Isolando a questão climática
A nota mais recente no noticiário sobre a questão ambiental é a decisão do governo da China de também comparecer à Conferência de Copenhague com uma meta voluntária ambiciosa de redução das emissões de gases do efeito estufa.
Com essa medida, completa-se um quadro mais favorável à obtenção de um compromisso internacional para ser cumprido, e não um pacote de declarações de efeito político.
No entanto, a imprensa brasileira ainda demonstra não haver assimilado o verdadeiro sentido do que está para acontecer na capital da Dinamarca daqui a poucos dias.
Um exemplo bastante claro de como os jornais enxergam a questão ambiental de maneira fragmentada está na edição desta sexta-feira do Estado de S.Paulo.
Com generosos patrocínios de três empresas, duas do setor petrolífero e uma do setor alimentício, o caderno especial sobre “vida e sustentabilidade” demonstra o senso de oportunidade do departamento comercial do jornalão paulista, mas agrega pouco conhecimento relevante ao leitor.
Traz um balanço das notícias já publicadas sobre as metas anunciadas por diversos países, declarações de personalidades sobre hábitos pessoais corretos e um levantamento sobre regiões do mundo que já estão sofrendo os efeitos das mudanças climáticas.
É sempre louvável qualquer esforço da imprensa para alertar o público sobre a gravidade do desafio que a humanidade está enfrentando, mas não é tudo.
Na mesma edição que traz, como os demais diários, a notícia de que a China vai se comprometer com uma redução de 40 a 45% das emissões de gases nocivos em relação ao Produto Interno Bruto e o caderno especial, o Estadão publica, separadamente, em um canto do caderno de Economia, a informação de que a Sadia é a primeira empresa do setor agrícola no mundo a obter o registro na ONU para negociar créditos de carbono.
Trata-se de um mecanismo de compensação financeira por programas sustentáveis de produção ainda controverso mas com grande potencial para estimular práticas mais saudáveis em todos os setores da economia.
Ao isolar essa notícia do contexto em que celebra os possíveis acordos em Copenague, o jornal repete a resistência da imprensa brasileira em vincular a questão climática a mudanças no sistema econômico.
Notícias sem contexto
Alberto Dines:
– A mídia badalou ontem o dia inteiro a disposição do governo chinês de reduzir em 40% suas emissões de CO2 até 2020. Nos dias anteriores, aconteceu a mesma coisa com a promessa de Barack Obama de cortar 17%. Também foi intenso, ontem, o noticiário sobre as inundações no Rio Grande do Sul, com 66 municípios em situação de emergência.
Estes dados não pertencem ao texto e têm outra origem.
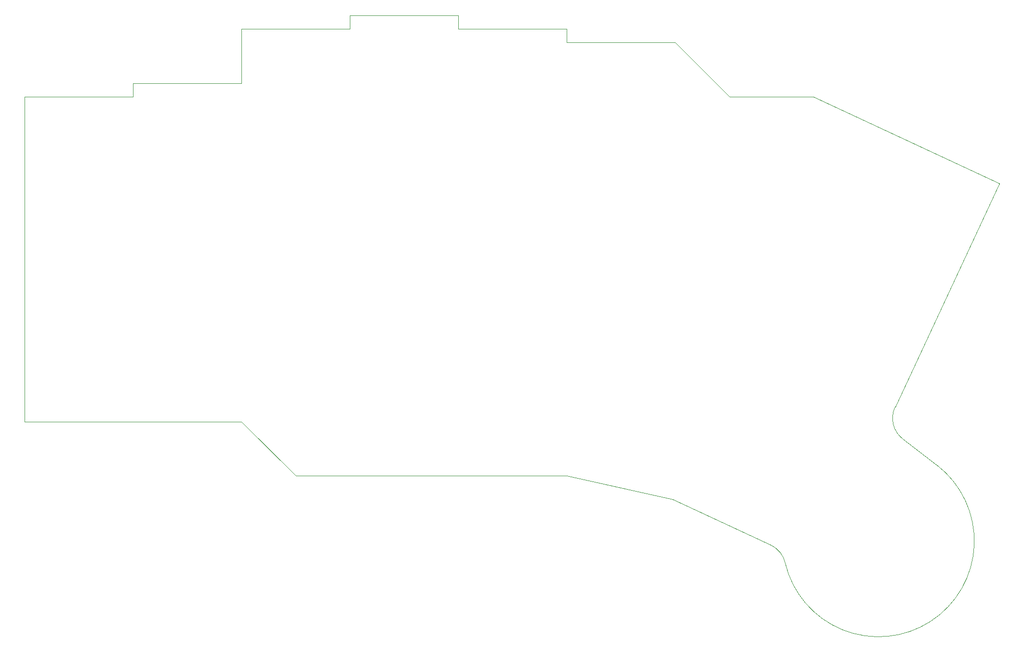
<source format=gbr>
%TF.GenerationSoftware,KiCad,Pcbnew,7.0.5*%
%TF.CreationDate,2024-03-19T15:00:49+08:00*%
%TF.ProjectId,J-50x,4a2d3530-782e-46b6-9963-61645f706362,rev?*%
%TF.SameCoordinates,Original*%
%TF.FileFunction,Profile,NP*%
%FSLAX46Y46*%
G04 Gerber Fmt 4.6, Leading zero omitted, Abs format (unit mm)*
G04 Created by KiCad (PCBNEW 7.0.5) date 2024-03-19 15:00:49*
%MOMM*%
%LPD*%
G01*
G04 APERTURE LIST*
%TA.AperFunction,Profile*%
%ADD10C,0.100000*%
%TD*%
G04 APERTURE END LIST*
D10*
X129770000Y-69845000D02*
X129770000Y-67464000D01*
X91670000Y-65082000D02*
X91670000Y-67464000D01*
X34520000Y-136520000D02*
X72620000Y-136520000D01*
X129770000Y-67464000D02*
X110720000Y-67464000D01*
X168140157Y-161349114D02*
G75*
G03*
X194784066Y-144141202I16392543J3849604D01*
G01*
X205804024Y-94615231D02*
X187454237Y-133927774D01*
X187454226Y-133927769D02*
G75*
G03*
X188859566Y-139587177I4155774J-1972231D01*
G01*
X53570000Y-76989000D02*
X53570000Y-79370000D01*
X110720000Y-65082000D02*
X91670000Y-65082000D01*
X34520000Y-79370000D02*
X34520000Y-136520000D01*
X72620000Y-136520000D02*
X82145000Y-146045000D01*
X148370036Y-150166521D02*
X165636140Y-158216074D01*
X148820000Y-69845000D02*
X129770000Y-69845000D01*
X110720000Y-67464000D02*
X110720000Y-65082000D01*
X148370036Y-150166521D02*
X129770802Y-146044608D01*
X72620000Y-67464000D02*
X72620000Y-76989000D01*
X158345000Y-79370000D02*
X173099719Y-79370000D01*
X148820000Y-69845000D02*
X158345000Y-79370000D01*
X205802981Y-94616175D02*
X173099719Y-79370000D01*
X53570000Y-79370000D02*
X34520000Y-79370000D01*
X129770000Y-146045000D02*
X82145000Y-146045000D01*
X91670000Y-67464000D02*
X72620000Y-67464000D01*
X194784067Y-144141200D02*
X188859566Y-139587177D01*
X168140190Y-161349106D02*
G75*
G03*
X165636140Y-158216075I-4474590J-1009094D01*
G01*
X72620000Y-76989000D02*
X53570000Y-76989000D01*
M02*

</source>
Nesta dramática primavera o Estado já sofreu 12 violentos temporais cujos efeitos sobre a nossa economia fatalmente aparecerão na próxima safra.
Mas a nossa mídia não consegue colocar no mesmo contexto o noticiário sobre a COP15 que se realizará em Copenhage e os desastrosos efeitos do aquecimento global visíveis em nosso cotidiano. Como se fossem assuntos distintos, divergentes.
Ontem também nos jornalões paulistanos os maiores anúncios vendiam carrões importados (nenhum deles Flex) e apartamentos de alto luxo em bairros já saturados. A mídia já não consegue conectar os temas afins e, pior do que isso, não tem a coragem de denunciar hábitos e estilos de vida que apressam a catástrofe ambiental.
O efeito estufa não depende apenas da boa-vontade e do idealismo dos chefes de Estado; é preciso lembrar que o veloz degelo na Groelândia é um indício tão grave quanto o atual dilúvio no Rio Grande do Sul, Uruguai e Argentina.
Se não mudamos o nosso modo de vida e hábitos de consumo de nada adiantarão as pomposas conferências internacionais. A mídia nacional e internacional precisa se convencer de que o aquecimento global produzirá uma catástrofe maior ainda do que a de uma 3ª Guerra Mundial. Delegar aos governantes todas as responsabilidades pelo destino do planeta é uma irresponsabilidade tão grande como foi há 70 anos minimizar os perigos do nazi-fascismo. A luta pela sustentabilidade deve ser pessoal, não é uma questão de foro íntimo, é um chamamento que a mídia até agora não conseguiu tornar premente e universal.